* _Problem description_:
Print the whole listing below exactly, skipping every picture.

* _Information supplied_:
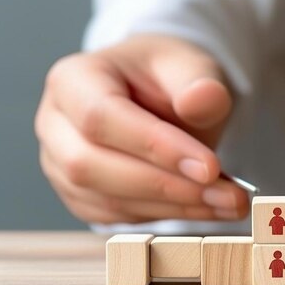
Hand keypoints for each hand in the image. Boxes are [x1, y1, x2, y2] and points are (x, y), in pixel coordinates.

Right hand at [35, 35, 248, 223]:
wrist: (161, 95)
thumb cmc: (169, 78)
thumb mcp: (192, 67)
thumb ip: (200, 83)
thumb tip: (204, 99)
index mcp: (73, 80)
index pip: (101, 117)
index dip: (155, 146)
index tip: (210, 167)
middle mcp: (56, 124)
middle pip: (92, 166)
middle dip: (166, 186)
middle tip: (226, 193)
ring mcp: (61, 165)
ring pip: (106, 200)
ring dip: (174, 208)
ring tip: (228, 202)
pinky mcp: (81, 196)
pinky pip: (117, 217)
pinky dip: (167, 216)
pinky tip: (208, 207)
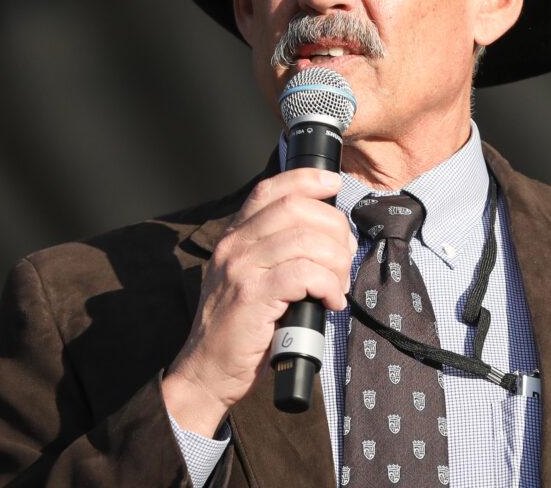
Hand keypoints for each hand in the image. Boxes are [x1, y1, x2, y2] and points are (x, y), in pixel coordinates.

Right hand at [161, 168, 354, 435]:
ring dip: (336, 262)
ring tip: (338, 286)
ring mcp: (241, 269)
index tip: (333, 185)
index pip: (271, 189)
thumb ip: (275, 250)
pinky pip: (305, 275)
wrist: (206, 370)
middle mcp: (234, 245)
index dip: (307, 180)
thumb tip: (327, 234)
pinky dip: (329, 285)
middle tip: (344, 258)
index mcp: (235, 236)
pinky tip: (331, 302)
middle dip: (334, 228)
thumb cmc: (240, 326)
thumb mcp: (249, 277)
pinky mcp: (253, 297)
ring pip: (306, 240)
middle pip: (297, 209)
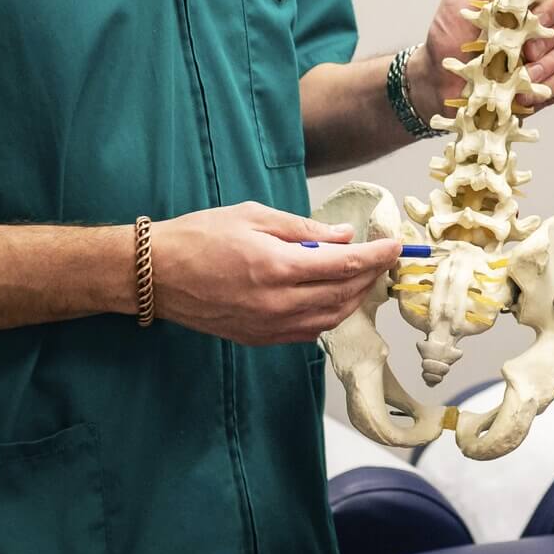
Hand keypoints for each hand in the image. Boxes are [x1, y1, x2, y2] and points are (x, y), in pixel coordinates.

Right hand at [147, 202, 399, 344]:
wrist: (156, 274)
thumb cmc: (200, 236)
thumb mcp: (253, 215)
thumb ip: (303, 229)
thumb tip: (342, 237)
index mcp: (278, 267)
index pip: (346, 265)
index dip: (377, 256)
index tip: (397, 245)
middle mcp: (278, 303)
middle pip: (343, 295)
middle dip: (370, 277)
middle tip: (381, 259)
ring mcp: (268, 326)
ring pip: (329, 319)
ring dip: (353, 300)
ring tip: (362, 278)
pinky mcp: (257, 338)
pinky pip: (306, 332)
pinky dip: (327, 316)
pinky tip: (330, 298)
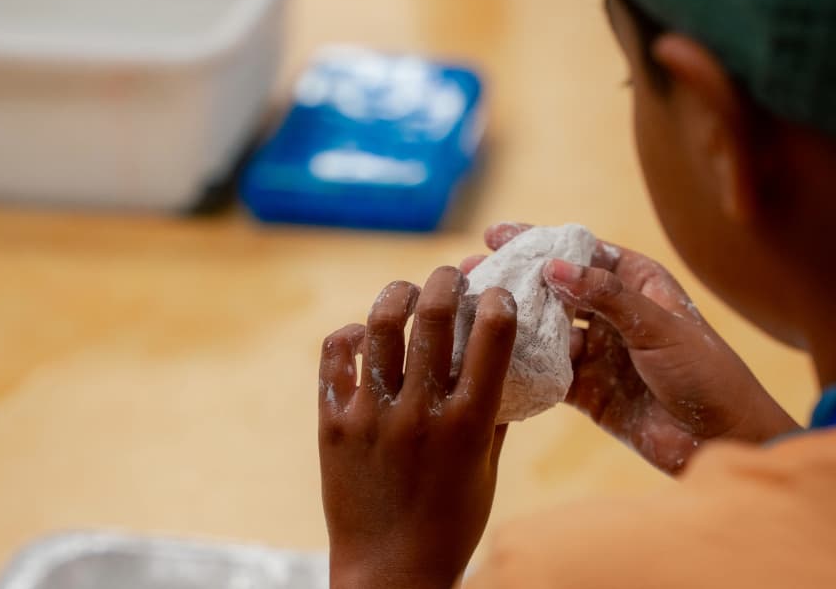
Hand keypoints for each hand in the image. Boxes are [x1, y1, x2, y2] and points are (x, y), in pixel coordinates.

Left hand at [318, 266, 515, 588]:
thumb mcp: (486, 468)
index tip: (497, 294)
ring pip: (380, 325)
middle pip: (433, 316)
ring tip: (406, 293)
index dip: (498, 301)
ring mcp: (373, 416)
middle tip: (449, 276)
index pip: (492, 335)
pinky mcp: (334, 425)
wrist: (390, 573)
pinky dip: (350, 336)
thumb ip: (494, 413)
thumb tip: (501, 362)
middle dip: (445, 282)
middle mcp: (421, 412)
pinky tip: (363, 335)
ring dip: (397, 295)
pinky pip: (336, 358)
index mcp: (469, 423)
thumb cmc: (451, 522)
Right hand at [471, 223, 798, 473]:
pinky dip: (522, 367)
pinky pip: (549, 375)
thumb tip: (554, 268)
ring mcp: (601, 353)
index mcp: (639, 283)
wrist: (723, 440)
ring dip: (512, 323)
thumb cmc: (706, 373)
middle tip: (471, 270)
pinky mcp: (590, 392)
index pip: (582, 253)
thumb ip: (606, 298)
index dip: (540, 242)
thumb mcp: (658, 327)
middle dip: (515, 280)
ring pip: (547, 332)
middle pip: (557, 290)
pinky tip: (488, 359)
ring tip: (470, 313)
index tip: (498, 234)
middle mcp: (615, 314)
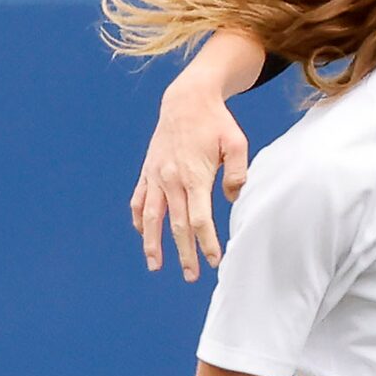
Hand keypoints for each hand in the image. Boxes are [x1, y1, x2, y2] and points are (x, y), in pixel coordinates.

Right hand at [130, 80, 250, 280]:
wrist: (187, 99)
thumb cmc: (216, 122)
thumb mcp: (237, 143)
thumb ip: (237, 173)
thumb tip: (232, 199)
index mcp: (194, 176)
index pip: (200, 219)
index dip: (206, 243)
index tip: (215, 261)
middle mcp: (171, 179)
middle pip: (176, 225)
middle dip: (184, 253)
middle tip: (191, 276)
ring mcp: (156, 176)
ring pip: (150, 217)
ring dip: (152, 243)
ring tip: (155, 265)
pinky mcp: (148, 170)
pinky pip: (139, 199)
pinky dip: (139, 219)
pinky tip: (143, 235)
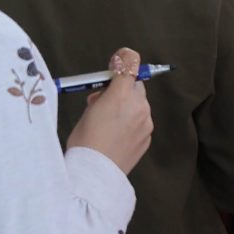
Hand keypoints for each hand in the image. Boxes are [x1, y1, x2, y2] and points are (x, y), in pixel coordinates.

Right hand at [67, 48, 153, 173]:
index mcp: (121, 94)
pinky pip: (141, 121)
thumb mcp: (89, 109)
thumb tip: (110, 87)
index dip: (123, 61)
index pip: (131, 62)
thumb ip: (104, 93)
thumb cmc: (85, 140)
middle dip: (123, 89)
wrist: (94, 173)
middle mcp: (139, 105)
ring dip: (128, 107)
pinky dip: (132, 123)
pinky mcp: (148, 137)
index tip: (115, 65)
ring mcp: (146, 122)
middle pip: (135, 85)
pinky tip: (117, 135)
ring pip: (139, 104)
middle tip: (103, 101)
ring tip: (109, 123)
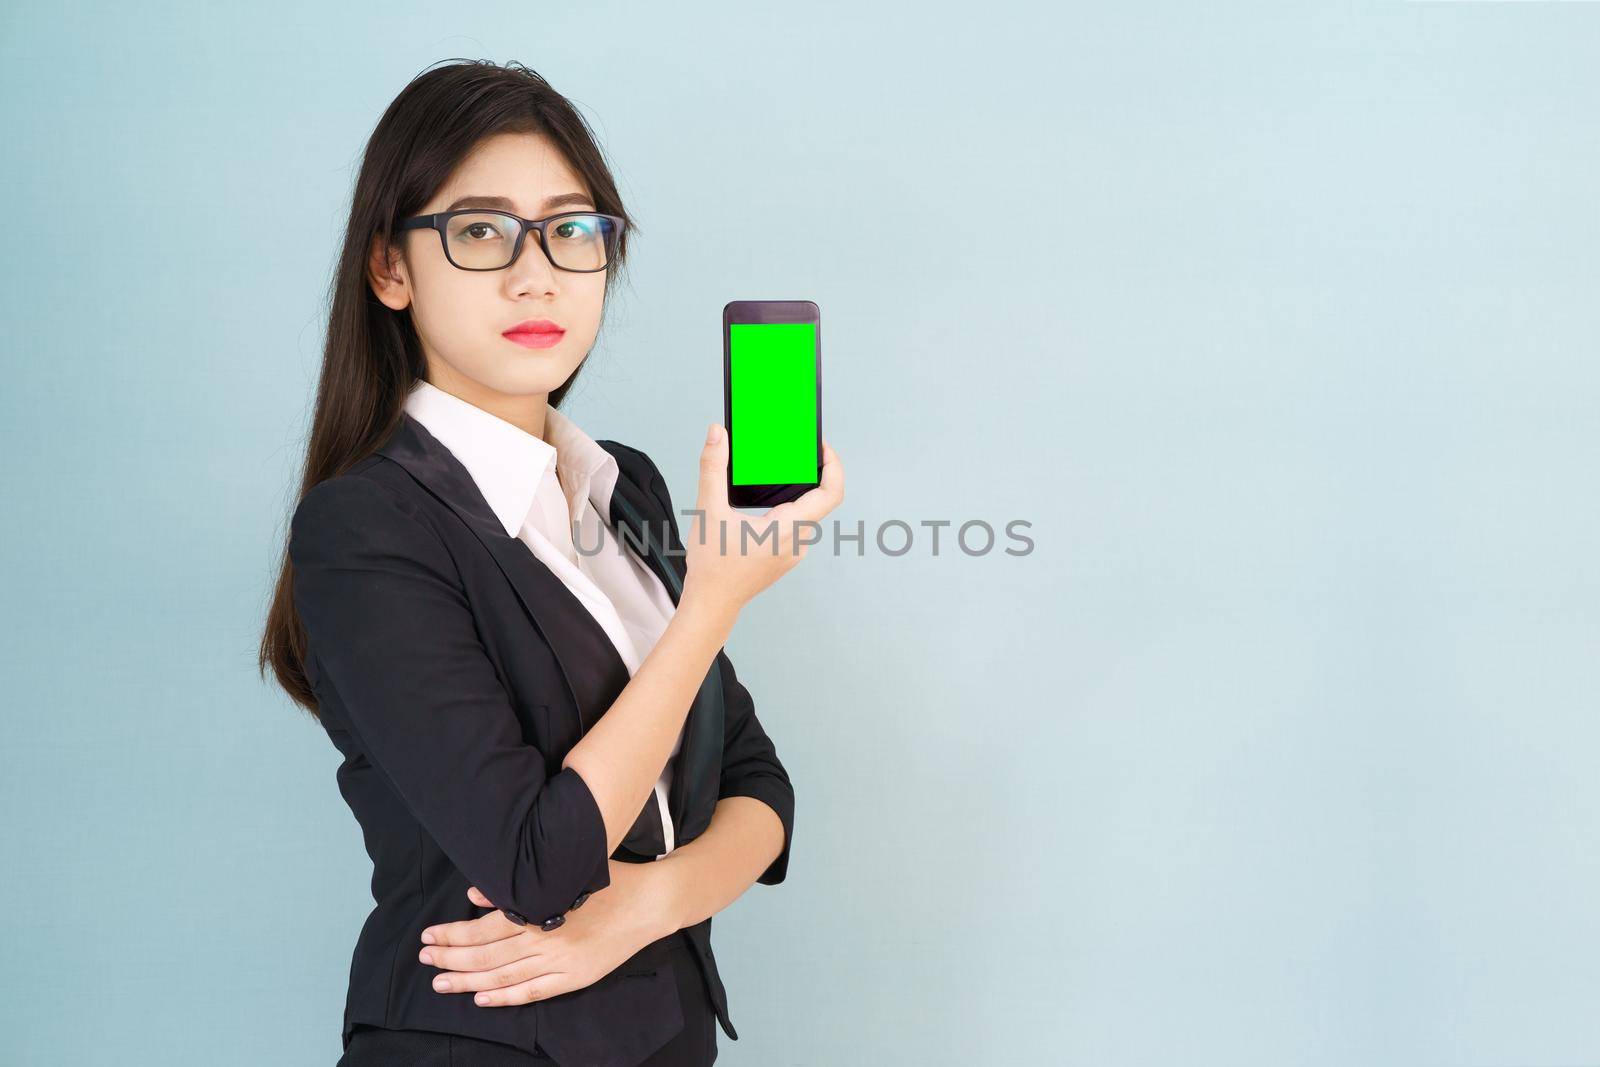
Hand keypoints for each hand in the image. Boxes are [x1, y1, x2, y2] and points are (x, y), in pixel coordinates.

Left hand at [416, 860, 680, 1006]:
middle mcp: (547, 938)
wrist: (651, 903)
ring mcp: (561, 962)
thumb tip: (475, 894)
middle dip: (452, 957)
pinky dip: (505, 997)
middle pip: (488, 953)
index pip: (485, 927)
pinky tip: (481, 998)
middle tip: (424, 959)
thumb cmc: (608, 880)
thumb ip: (519, 885)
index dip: (454, 933)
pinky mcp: (575, 977)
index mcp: (541, 909)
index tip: (429, 934)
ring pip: (504, 975)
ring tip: (440, 983)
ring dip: (468, 980)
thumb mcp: (565, 871)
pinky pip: (533, 992)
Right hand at [681, 424, 844, 613]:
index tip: (822, 447)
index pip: (830, 493)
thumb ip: (712, 468)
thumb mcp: (709, 511)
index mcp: (788, 529)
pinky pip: (797, 526)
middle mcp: (797, 542)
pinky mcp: (784, 556)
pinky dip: (790, 507)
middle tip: (798, 450)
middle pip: (819, 500)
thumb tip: (717, 434)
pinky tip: (769, 500)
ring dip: (799, 490)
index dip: (834, 465)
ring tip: (781, 470)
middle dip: (812, 472)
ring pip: (808, 513)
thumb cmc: (713, 567)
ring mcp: (793, 552)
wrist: (711, 604)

* _Completed task_:
Hand keypoints for each hand in the image. Boxes are [x1, y1, x2, y2] and points are (x, y), in pixel coordinates.

Right hand at [35, 35, 248, 223]:
wrist: (161, 95)
thumb cmc: (169, 78)
thumb mcp: (192, 67)
thumb ip: (200, 83)
thumb tip: (204, 99)
index mcp: (73, 80)
index pip: (101, 117)
index dip: (155, 146)
index tip: (210, 167)
middle mcp: (56, 124)
middle pip: (92, 166)
middle dip: (166, 186)
middle tip: (226, 193)
ring mcp: (61, 165)
ring pip: (106, 200)
ring dip: (174, 208)
ring tip: (228, 202)
pinky mcp: (81, 196)
pinky pip: (117, 217)
pinky dip: (167, 216)
pinky tip: (208, 207)
Hand keypoints for each hand in the image. Boxes are [x1, y1, x2, y2] and points are (x, y), in pixel coordinates.

Right hand at [161, 168, 354, 435]:
ring dip: (336, 262)
ring tip: (338, 286)
ring mcp: (241, 269)
index tip: (333, 185)
index pip: (271, 189)
thumb ip: (275, 250)
pinky pip: (305, 275)
wrist: (206, 370)
middle mcp: (234, 245)
index dip: (307, 180)
thumb tip: (327, 234)
pinky dip: (329, 285)
middle tip: (344, 258)
index mcp: (235, 236)
pinky tip: (331, 302)
middle dip: (334, 228)
thumb cmc: (240, 326)
thumb mcp: (249, 277)
pinky mcp: (253, 297)
ring pip: (306, 240)
middle pip: (297, 209)
Hand keypoints for each hand in the image. Boxes are [x1, y1, x2, y2] and points are (x, y), in pixel coordinates.

Right hand at [147, 202, 399, 344]:
wrist: (156, 274)
thumb cmc: (200, 236)
thumb mcp: (253, 215)
thumb ip: (303, 229)
thumb tip: (342, 237)
index mcp: (278, 267)
index pip: (346, 265)
index dip: (377, 256)
index tip: (397, 245)
middle mcp: (278, 303)
middle pip: (343, 295)
middle dip: (370, 277)
middle tip: (381, 259)
ring mcp: (268, 326)
ring pip: (329, 319)
ring dip: (353, 300)
ring tip: (362, 278)
pinky mcp: (257, 338)
pinky pip: (306, 332)
pinky dip: (327, 316)
pinky tip: (330, 298)
Hand keypoints for each hand in the image. Boxes are [x1, y1, x2, y2] and points are (x, y), in pixel coordinates.

Left hand at [318, 266, 515, 588]:
thumb mcp: (486, 468)
index tip: (497, 294)
ring pip: (380, 325)
middle pip: (433, 316)
ring tip: (406, 293)
index dip: (498, 301)
ring mcp: (373, 416)
middle tip: (449, 276)
index pip: (492, 335)
pinky mcp: (334, 425)
wrist: (390, 573)
pinky dip: (350, 336)
thumb ip: (494, 413)
thumb tip: (501, 362)
middle dip: (445, 282)
middle mcp: (421, 412)
pinky tip: (363, 335)
ring dip: (397, 295)
pinky pip: (336, 358)
index mcp: (469, 423)
thumb cmc: (451, 522)
Right hand at [471, 223, 798, 473]:
pinky dip: (522, 367)
pinky pip: (549, 375)
thumb tip: (554, 268)
ring mcp: (601, 353)
index mcp: (639, 283)
wrist: (723, 440)
ring dip: (512, 323)
thumb cmc: (706, 373)
middle tip: (471, 270)
pinky mcp: (590, 392)
index pip: (582, 253)
thumb ip: (606, 298)
index dip: (540, 242)
thumb mcp: (658, 327)
middle dip: (515, 280)
ring pip: (547, 332)
middle pip: (557, 290)
pinky tip: (488, 359)
ring tip: (470, 313)
index tip: (498, 234)
middle mcp: (615, 314)
Hand keypoints for each hand in the image. Boxes are [x1, y1, x2, y2] and points are (x, y), in pixel coordinates.

Right hand at [130, 80, 250, 280]:
wrist: (187, 99)
thumb cmc: (216, 122)
thumb mcp: (237, 143)
thumb ip: (237, 173)
thumb tip: (232, 199)
index mcp: (194, 176)
index pip: (200, 219)
index dip: (206, 243)
index tip: (215, 261)
middle mcp: (171, 179)
middle pip: (176, 225)
middle dip: (184, 253)
middle tip: (191, 276)
ring mcp: (156, 176)
ring pip: (150, 217)
ring dip: (152, 243)
ring tip: (155, 265)
pinky mcp: (148, 170)
pinky pip: (139, 199)
pinky dip: (139, 219)
pinky tip: (143, 235)
Hand keypoints for each hand in the image. Boxes are [x1, y1, x2, y2] and points are (x, y), in pixel coordinates.

Right hand at [67, 48, 153, 173]:
index mcp: (121, 94)
pinky pip: (141, 121)
thumb mcp: (89, 109)
thumb tip: (110, 87)
index dip: (123, 61)
index pip: (131, 62)
thumb ip: (104, 93)
thumb cmc: (85, 140)
middle dip: (123, 89)
wrist: (94, 173)
middle mcp: (139, 105)
ring dip: (128, 107)
pinky dip: (132, 123)
pinky mcp: (148, 137)
index tip: (115, 65)
ring mcp: (146, 122)
middle pip: (135, 85)
pinky tip: (117, 135)
ring pip: (139, 104)
middle tip: (103, 101)
ring tip: (109, 123)
Hand keypoints for each hand in the image. Boxes are [x1, y1, x2, y2] and points are (x, y), in pixel coordinates.

Left hand at [416, 860, 680, 1006]:
middle mcp: (547, 938)
wrist: (651, 903)
ring mcp: (561, 962)
thumb tip: (475, 894)
middle dip: (452, 957)
pinky dip: (505, 997)
middle pip: (488, 953)
index pip: (485, 927)
pinky tip: (481, 998)
middle tip: (424, 959)
thumb cmc: (608, 880)
thumb ip: (519, 885)
index dip: (454, 933)
pinky mcp: (575, 977)
index mcp: (541, 909)
index tip: (429, 934)
ring pip: (504, 975)
ring tip: (440, 983)
ring dip: (468, 980)
thumb mcp: (565, 871)
pinky pip: (533, 992)
Right hand at [681, 424, 844, 613]:
index tip: (822, 447)
index pip: (830, 493)
thumb ip: (712, 468)
thumb mcp: (709, 511)
index mcp: (788, 529)
pinky pip: (797, 526)
middle mcp: (797, 542)
pinky mcp: (784, 556)
pinky dip: (790, 507)
middle tip: (798, 450)
middle pip: (819, 500)
thumb tip: (717, 434)
pinky tip: (769, 500)
ring dip: (799, 490)
index dip: (834, 465)
ring tip: (781, 470)
middle dip: (812, 472)
ring pip: (808, 513)
thumb cmc: (713, 567)
ring mcp: (793, 552)
wrist: (711, 604)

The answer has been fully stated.